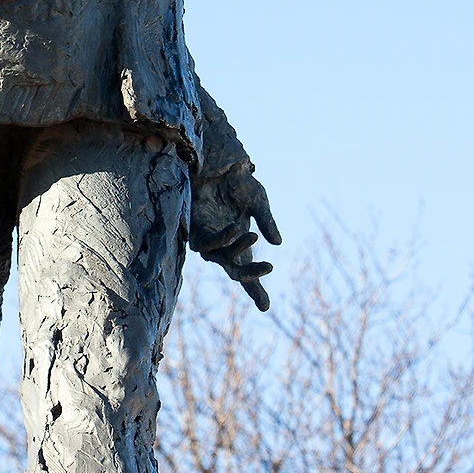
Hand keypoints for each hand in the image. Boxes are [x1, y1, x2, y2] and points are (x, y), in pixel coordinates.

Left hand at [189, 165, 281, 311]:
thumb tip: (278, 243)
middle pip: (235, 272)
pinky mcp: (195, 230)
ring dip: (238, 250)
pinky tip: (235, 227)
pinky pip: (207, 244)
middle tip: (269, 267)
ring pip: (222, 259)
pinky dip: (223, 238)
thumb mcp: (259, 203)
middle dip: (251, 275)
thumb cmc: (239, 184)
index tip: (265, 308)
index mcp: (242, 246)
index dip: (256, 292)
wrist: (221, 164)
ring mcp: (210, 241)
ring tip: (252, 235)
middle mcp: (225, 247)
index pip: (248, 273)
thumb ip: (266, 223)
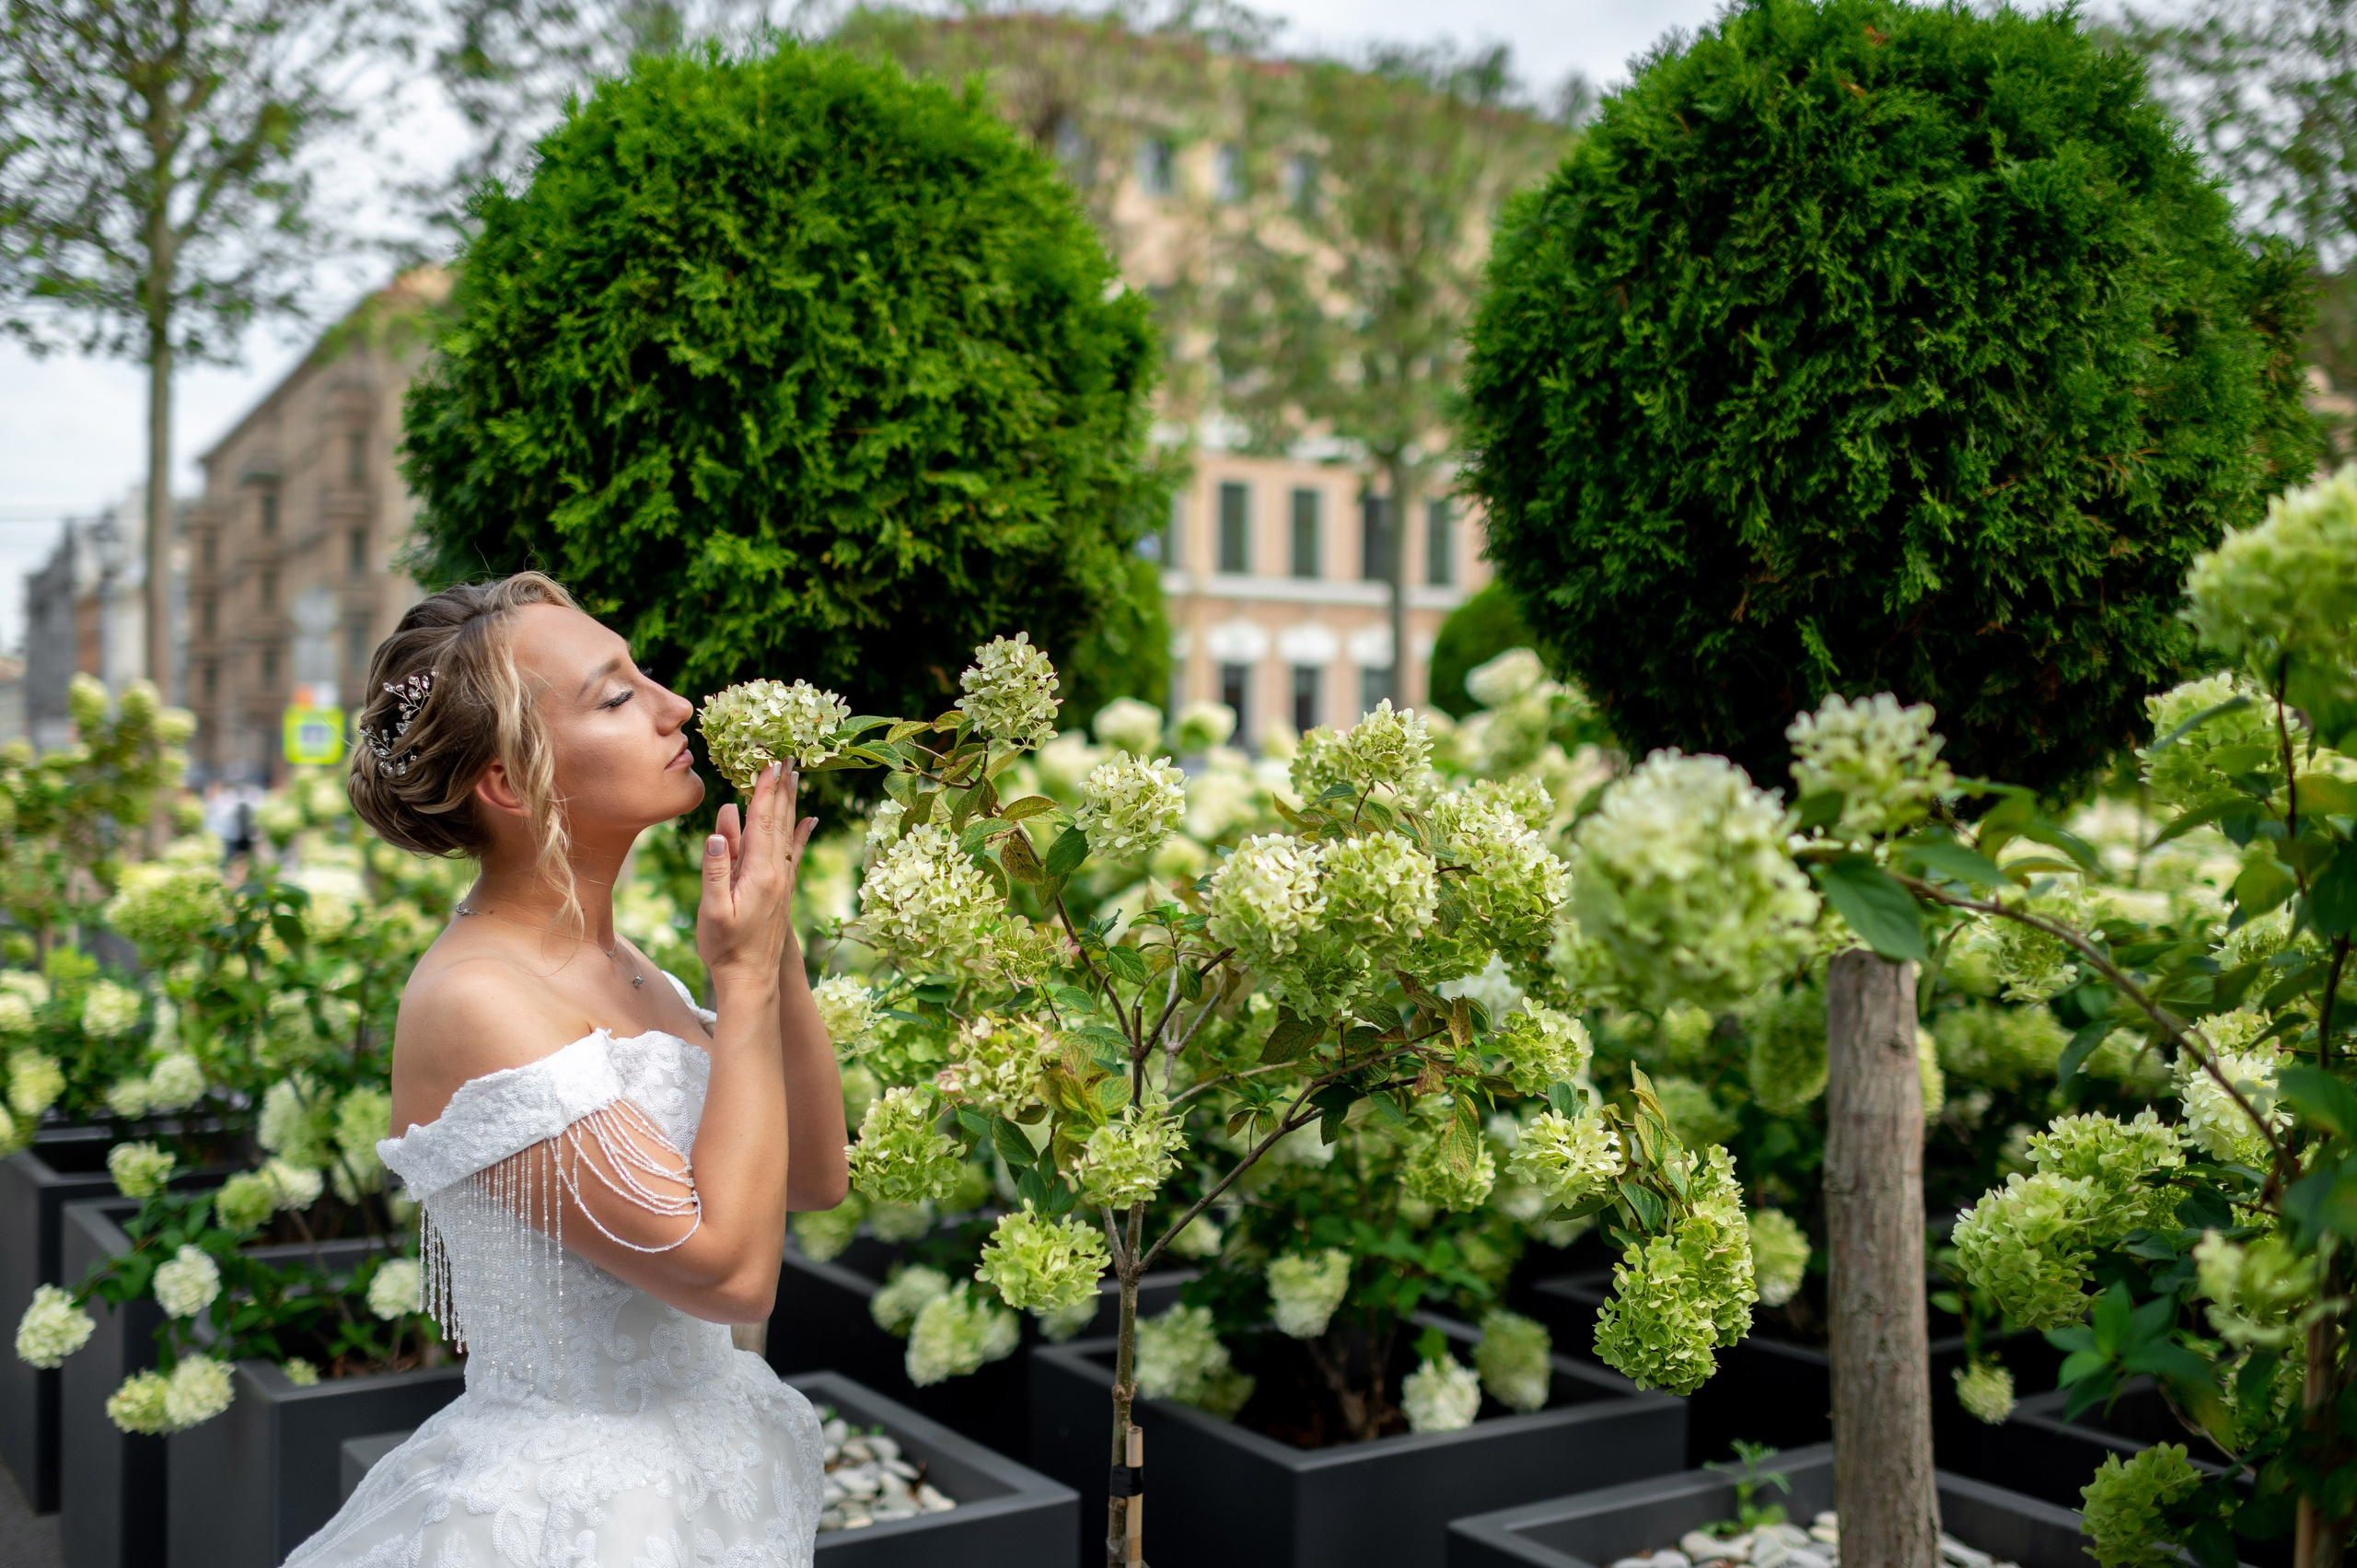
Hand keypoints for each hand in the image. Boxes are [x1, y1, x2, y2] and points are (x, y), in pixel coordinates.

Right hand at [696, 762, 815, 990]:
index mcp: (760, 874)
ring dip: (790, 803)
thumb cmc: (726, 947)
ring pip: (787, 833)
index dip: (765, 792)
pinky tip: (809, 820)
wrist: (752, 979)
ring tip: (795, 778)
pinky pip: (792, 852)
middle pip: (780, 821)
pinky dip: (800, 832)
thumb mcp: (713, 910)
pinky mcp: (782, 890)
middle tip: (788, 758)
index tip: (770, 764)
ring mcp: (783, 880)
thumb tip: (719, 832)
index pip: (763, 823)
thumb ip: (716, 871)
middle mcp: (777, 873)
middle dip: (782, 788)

####################

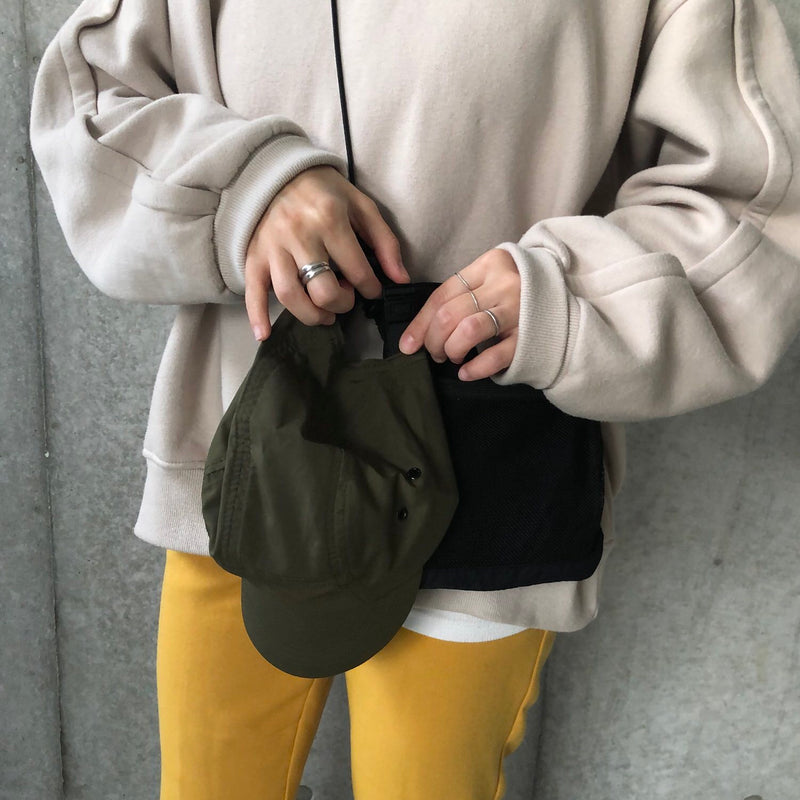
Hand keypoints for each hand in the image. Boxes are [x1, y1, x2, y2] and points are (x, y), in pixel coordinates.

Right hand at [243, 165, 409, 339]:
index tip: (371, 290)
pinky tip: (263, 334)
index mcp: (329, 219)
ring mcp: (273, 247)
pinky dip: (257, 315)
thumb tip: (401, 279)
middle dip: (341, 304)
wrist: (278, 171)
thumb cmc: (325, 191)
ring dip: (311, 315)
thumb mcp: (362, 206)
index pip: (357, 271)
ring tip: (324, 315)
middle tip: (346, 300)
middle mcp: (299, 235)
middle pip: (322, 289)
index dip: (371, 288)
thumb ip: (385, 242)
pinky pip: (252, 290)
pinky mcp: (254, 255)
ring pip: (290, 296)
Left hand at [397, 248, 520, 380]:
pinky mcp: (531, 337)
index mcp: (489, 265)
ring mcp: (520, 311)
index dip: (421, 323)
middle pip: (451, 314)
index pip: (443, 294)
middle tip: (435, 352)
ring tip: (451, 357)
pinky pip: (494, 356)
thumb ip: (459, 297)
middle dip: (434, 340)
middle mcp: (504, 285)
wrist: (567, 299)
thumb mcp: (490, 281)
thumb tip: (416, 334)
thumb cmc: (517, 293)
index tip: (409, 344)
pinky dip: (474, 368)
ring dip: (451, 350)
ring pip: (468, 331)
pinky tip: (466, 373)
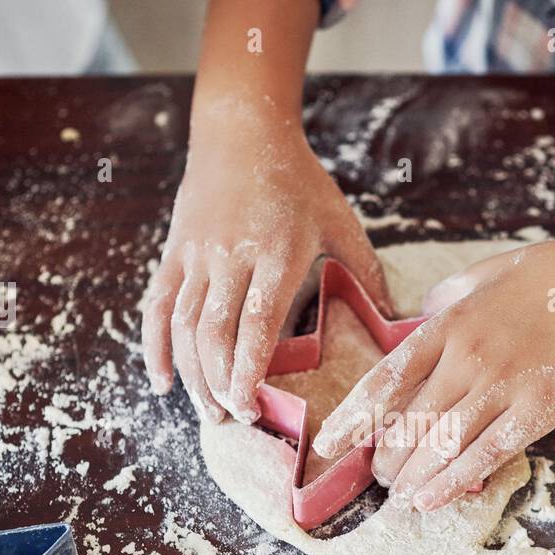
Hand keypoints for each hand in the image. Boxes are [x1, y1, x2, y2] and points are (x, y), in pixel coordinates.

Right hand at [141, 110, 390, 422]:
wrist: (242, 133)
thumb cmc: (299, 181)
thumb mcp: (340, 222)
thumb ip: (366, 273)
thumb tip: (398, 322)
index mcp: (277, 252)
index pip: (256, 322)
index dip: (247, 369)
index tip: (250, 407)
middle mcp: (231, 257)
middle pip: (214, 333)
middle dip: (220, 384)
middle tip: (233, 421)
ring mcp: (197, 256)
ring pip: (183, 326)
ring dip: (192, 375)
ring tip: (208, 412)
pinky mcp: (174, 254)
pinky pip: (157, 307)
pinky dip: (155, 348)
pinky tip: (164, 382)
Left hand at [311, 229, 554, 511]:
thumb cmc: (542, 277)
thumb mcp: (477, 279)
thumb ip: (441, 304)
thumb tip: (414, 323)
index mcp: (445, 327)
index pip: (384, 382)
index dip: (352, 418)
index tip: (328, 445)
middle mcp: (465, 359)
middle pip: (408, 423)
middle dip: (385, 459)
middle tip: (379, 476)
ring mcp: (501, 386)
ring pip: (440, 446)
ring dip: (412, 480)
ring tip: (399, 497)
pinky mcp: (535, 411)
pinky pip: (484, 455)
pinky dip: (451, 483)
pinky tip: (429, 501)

####################

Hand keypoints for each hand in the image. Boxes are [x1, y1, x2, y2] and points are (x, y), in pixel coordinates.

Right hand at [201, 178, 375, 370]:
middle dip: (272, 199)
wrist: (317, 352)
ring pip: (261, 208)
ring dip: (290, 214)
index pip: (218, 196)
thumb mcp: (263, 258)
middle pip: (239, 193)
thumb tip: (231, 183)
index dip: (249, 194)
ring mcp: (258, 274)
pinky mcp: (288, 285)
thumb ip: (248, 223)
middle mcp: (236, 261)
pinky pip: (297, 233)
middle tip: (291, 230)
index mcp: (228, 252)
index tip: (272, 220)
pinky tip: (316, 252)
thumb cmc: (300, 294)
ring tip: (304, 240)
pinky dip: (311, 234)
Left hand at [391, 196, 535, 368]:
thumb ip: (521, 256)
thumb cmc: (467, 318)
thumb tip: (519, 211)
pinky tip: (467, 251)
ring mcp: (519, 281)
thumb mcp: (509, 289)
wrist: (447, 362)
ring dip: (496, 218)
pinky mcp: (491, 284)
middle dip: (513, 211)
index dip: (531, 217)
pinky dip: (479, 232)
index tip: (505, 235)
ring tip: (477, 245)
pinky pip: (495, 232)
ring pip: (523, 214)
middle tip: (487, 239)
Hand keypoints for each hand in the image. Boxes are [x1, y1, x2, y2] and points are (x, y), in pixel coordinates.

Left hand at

####################

▶ WHAT NEEDS TO BE DONE: Only the lines between the one with "thumb ip: (459, 297)" and the one with "thumb mcp: (340, 222)", those two included, get copied from the material above. Keep it exact and free of pictures.

▶ SOLUTION TO THE PROBLEM:
thumb ip: (459, 297)
middle dip: (434, 340)
middle mcp: (504, 285)
wrist: (567, 299)
thumb mcp: (490, 281)
thumb tip: (416, 334)
thumb cmc: (517, 293)
index tip: (409, 344)
pinky dip: (474, 368)
ring dip: (451, 350)
ring pip: (468, 331)
pinky tip: (466, 373)
Hand keypoints for each hand in the image. Boxes are [x1, y1, x2, y2] and points are (x, y), in pixel coordinates.

Right hand at [141, 110, 390, 422]:
wrist: (242, 133)
thumb cmc: (299, 181)
thumb mcp: (340, 222)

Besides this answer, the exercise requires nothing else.